William’s first experience of “serious, upmarket, gourmet dining” was in 1993 when he was sent on a mission by The Sunday Express to rile Marco Pierre White into making headlines at his “eponymous new restaurant at the Hyde Park Hotel”. (“My colleague and I behaved impeccably and later battled to get our expenses paid for the exorbitant lunch from which we had no story.”) He also touches further on the Nineties, and the “holy trinity of Britain’s new culinary stars”, Rowley Leigh, Alastair Little and Simon Hopkinson, and their differing takes on French gastronomy and fine dining.
William’s article jumps around chronologically, mentioning the Eighties after the Nineties (possibly only to mention that Alan Crompton-Batt, the first of the great modern restaurant PRs, once threw glass of wine over him) and in content, taking in MasterChef, Sally Clarke (and her obsession with Alice Waters), his campaign against slates instead of plates, tasting menus, street food, Bristol and just the tiniest hint of his “vegan set-to”.
“Today, new technology allows us to book tables, stand in virtual queues and split bills with the tap of an app. And the nation’s energy and enthusiasm for food has seen great restaurants launch into every corner of the country.”
“After the plague, once again with beautiful, extraordinary choice at your disposal, formed from hundreds of years of history and made distinctly better in recent decades, where will you eat?”
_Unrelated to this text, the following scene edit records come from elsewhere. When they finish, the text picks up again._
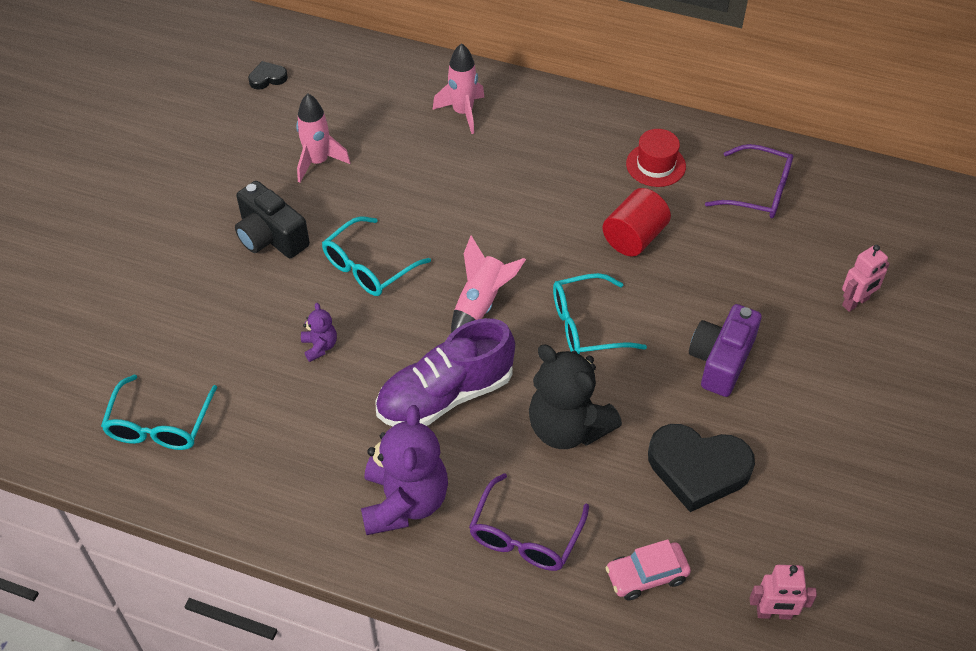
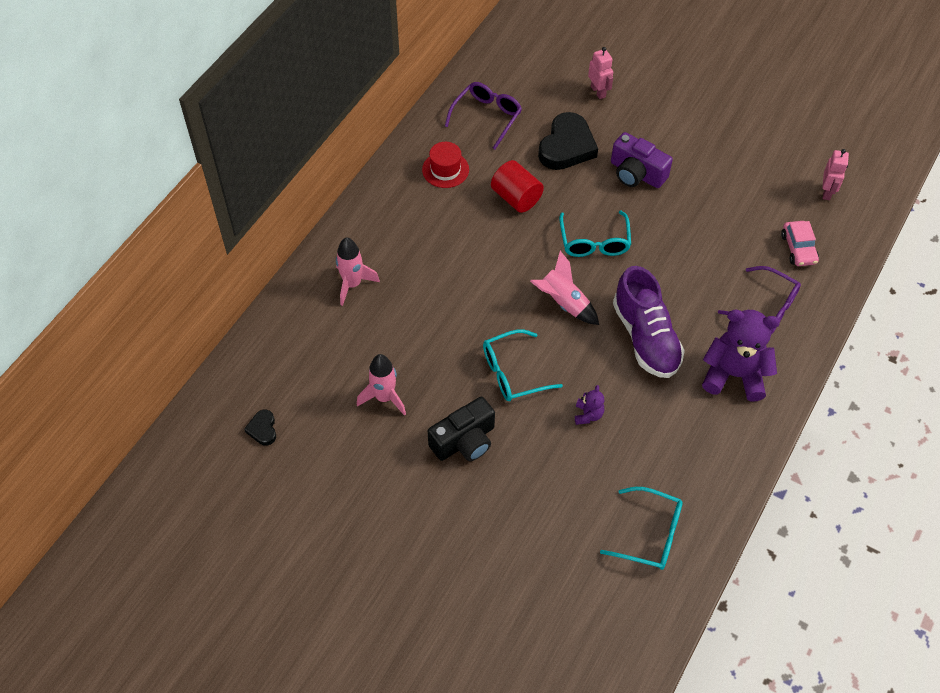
camera: 80 degrees left, 5 degrees up
purple teddy bear [301,303,337,362] -> purple teddy bear turned 105 degrees clockwise [575,385,604,425]
turquoise glasses [322,216,431,296] -> turquoise glasses turned 105 degrees clockwise [483,329,563,401]
black teddy bear [529,345,622,449] -> none
black heart [648,424,755,512] -> black heart moved to [538,112,598,170]

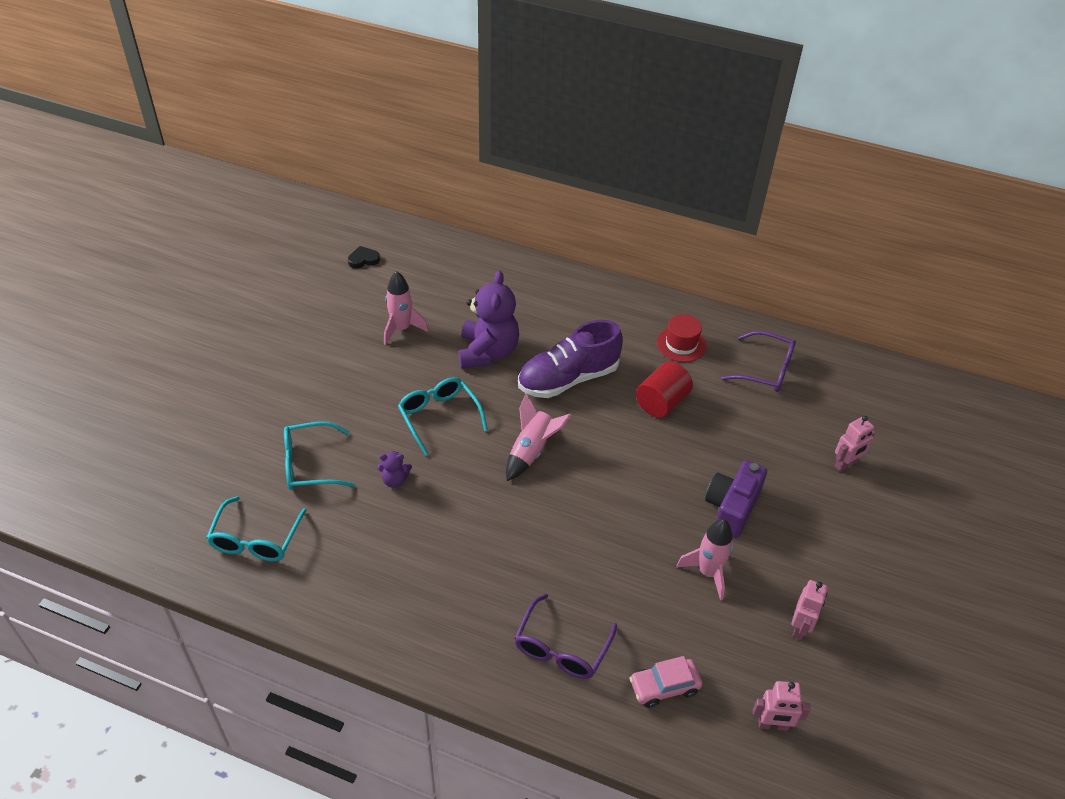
camera: 80 degrees right, 10 degrees down
pink rocket [336,237,380,306] -> pink rocket moved to [676,519,733,600]
black camera [428,397,495,461] -> none
black heart [538,112,598,170] -> none
turquoise glasses [559,210,631,257] -> turquoise glasses moved to [284,421,355,490]
purple shoe [613,266,685,378] -> purple shoe moved to [518,320,623,398]
purple teddy bear [702,310,780,402] -> purple teddy bear moved to [459,270,519,368]
none -> pink robot [792,580,828,640]

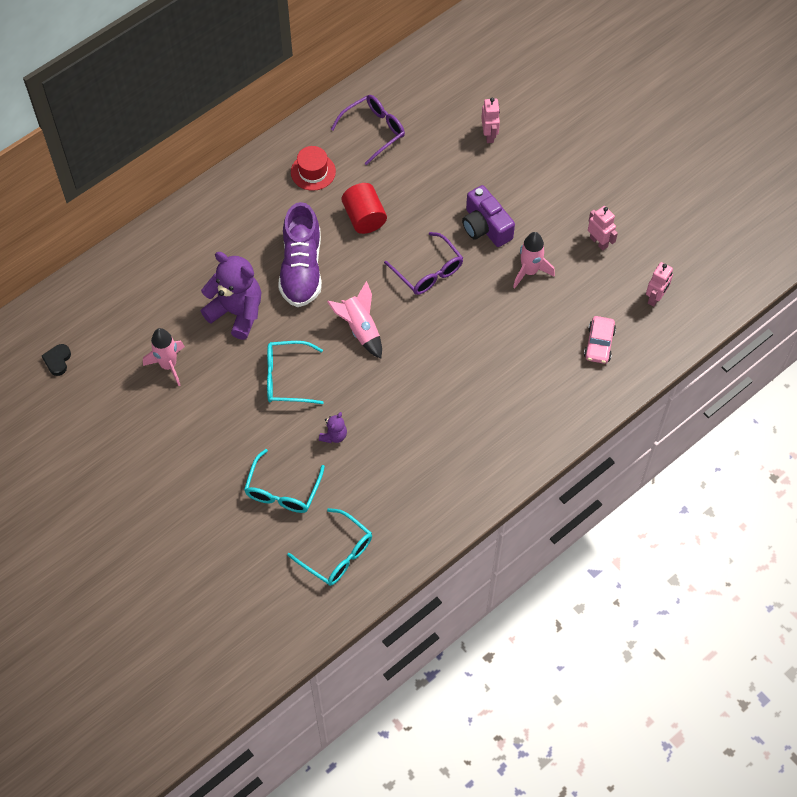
camera: 60 degrees left, 15 degrees up
purple glasses [514,594,617,679] -> purple glasses moved to [384,232,463,295]

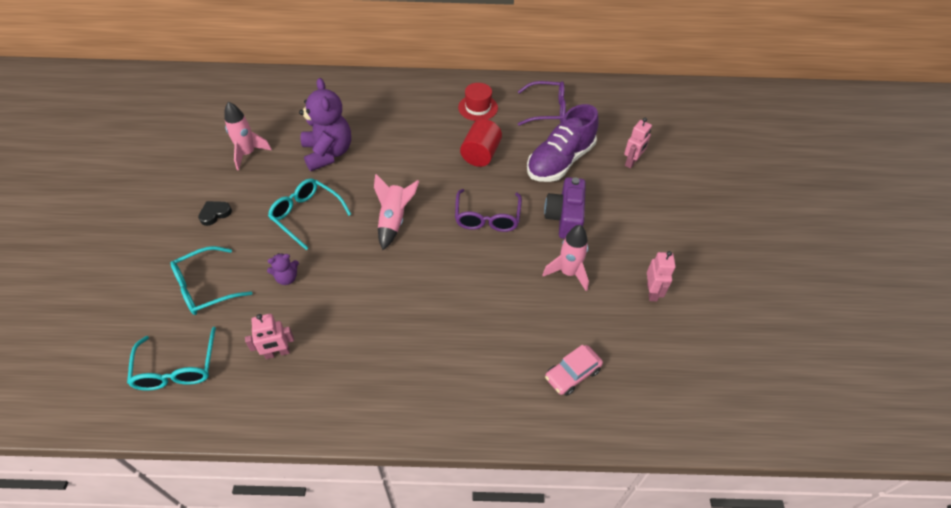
camera: 40 degrees right, 10 degrees down
black heart [42,344,71,376] -> black heart moved to [198,201,232,226]
purple shoe [278,202,322,307] -> purple shoe moved to [527,104,599,182]
pink robot [646,262,673,307] -> pink robot moved to [245,314,294,359]

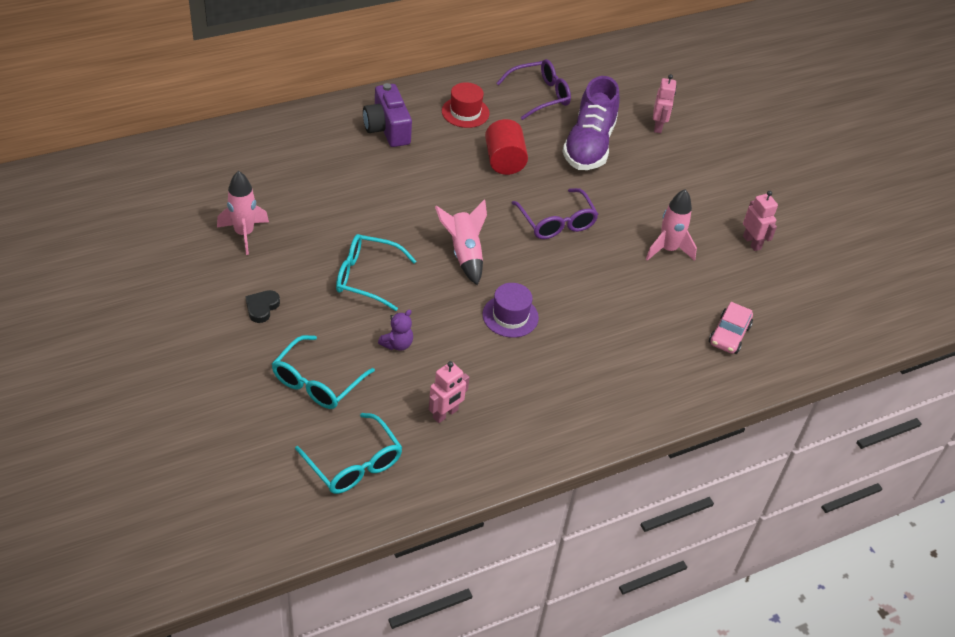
camera: 30 degrees left, 5 degrees down
purple teddy bear [299,78,351,171] -> none
purple camera [544,177,586,239] -> purple camera moved to [363,83,412,147]
none -> purple hat [482,283,539,338]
The Scotsman produced another batch of brilliantly quirky news stories, from the launch of a Fray Bentos tinned vegan pie, to homemade recipes for popular convenience foods (creme eggs, Wagamama’s chicken katsu and Pizza Express dough balls) to the lockdown launch of a Jägermeister scented bathtime treat. The Jäger (Bath) Bombs “will turn any bathwater vibrant green and are infused with distinctive Jägermeister aromatics including aniseed, sweet orange and cinnamon”. A more serious article explained the tradition of eating fish on Good Friday.
Grace Dent for The Guardian described what she’s doing with her time now that “tons of utterly pointless, life-robbing faff has been snatched away” – the commuting, grooming and endless meetings about meetings.
“This open-ended separation feels often unbearable… I lie about for hours, letting the cats use me as heated furniture, re-learning all the two-letter bridging words in Scrabble. And above all, I tell myself over and over, this has been only three short weeks and I am fortunate.”
The Guardian helpfully also provides easy bread recipes for those lucky enough to have flour but no yeast.
Tom Parker Bowles for the Mail on Sunday again published nothing, joined this week by The FT.
The Independent produced articles on food banks, whipped (Dalgona) coffee and hot cross buns.
The Times’ regular restaurant critic Giles Coren and his wife, Esther Walker, mused about home education in their new column.